Legal Spend Management
Legal spend management software (such as LSS, Counsel Link, Tymetrix) are popular with Hunt’s corporate clients. So having a time billing software solution that supports all available versions of LEDES (Legal Electronic Data Exchange Standard) is important.
“Every spend management solution has their own LEDES quirk,” says Hunt. “Our exported invoices need to speak each LEDES dialect or else we don’t get paid.”
One of the claimed benefits of legal spend management software is to use AI (artificial intelligence) to examine electronic legal invoices, then challenge expenses that look erroneous or excessive. Hunt claims his firms’ invoices are rarely challenged, a fact he credits to the ease of capturing detailed time records so close to the event.
“Firms with vague or disordered time entries are the #1 target for spend management software,” commented Hunt. “Because our invoices are quite detailed and make sense, we rarely have our invoices challenged by the algorithm.”
Over the years, Hunt has noticed certain algorithms mislabel invoices for review, so he’s trained his associates to avoid seemingly innocent punctuation or descriptions in time entries.

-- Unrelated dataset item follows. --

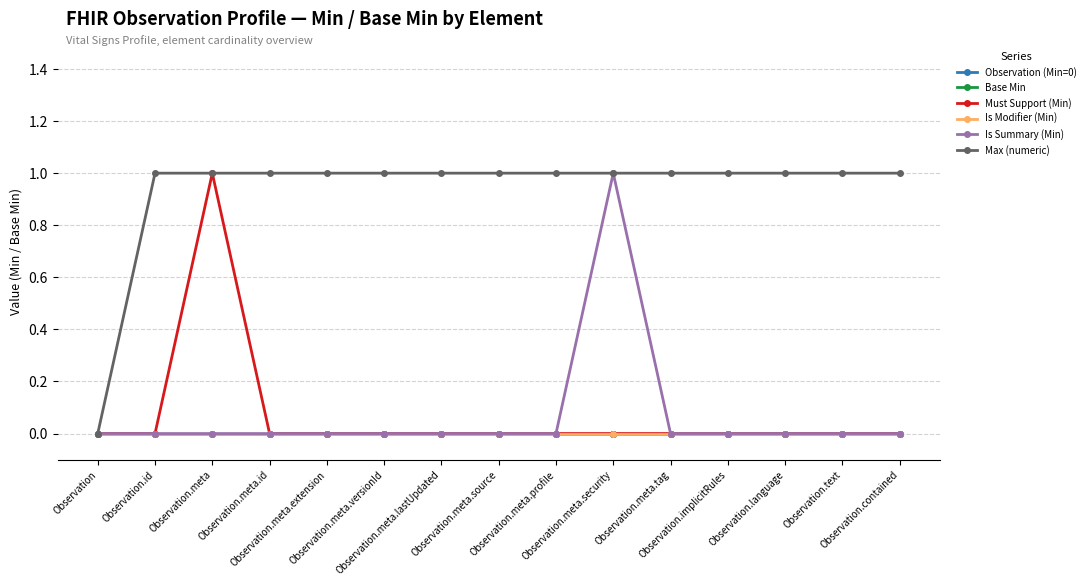

What is the sum of all Is Summary (Min) values?

1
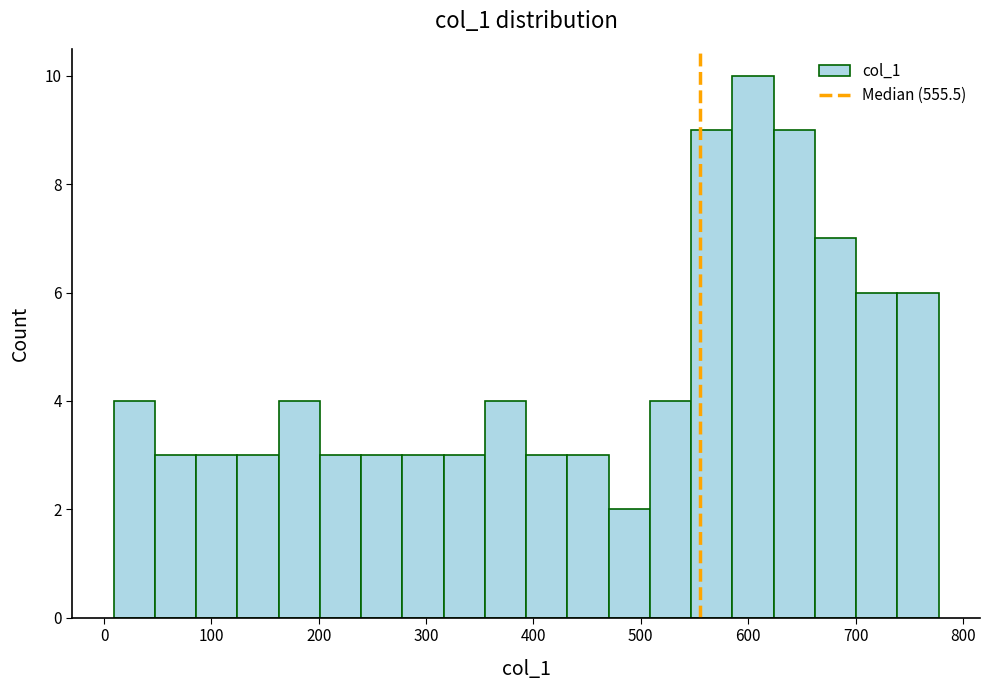

Around what value on the x-axis is the tallest bar? Give the approximate position of its centre, as read against the axis.

600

“For example, in Counsel Link, using a semicolon, ampersand or colon will cause a bill to be kicked out,” says Hunt.
Certain words — such as “schedule”, “coordinate,” or “call” — may also trigger exceptions, a consequence of what Hunt speculates is the algorithm trying to identify non-legal tasks that were better handled by a secretary or paralegal.
In the end, Hunt states that a legal invoice is a reflection of your professionalism. “We take pride in the fact that, even though we’re small, Bill4Time brings legitimacy to our firm since our invoices are every bit as detailed and professional as our larger competitors.”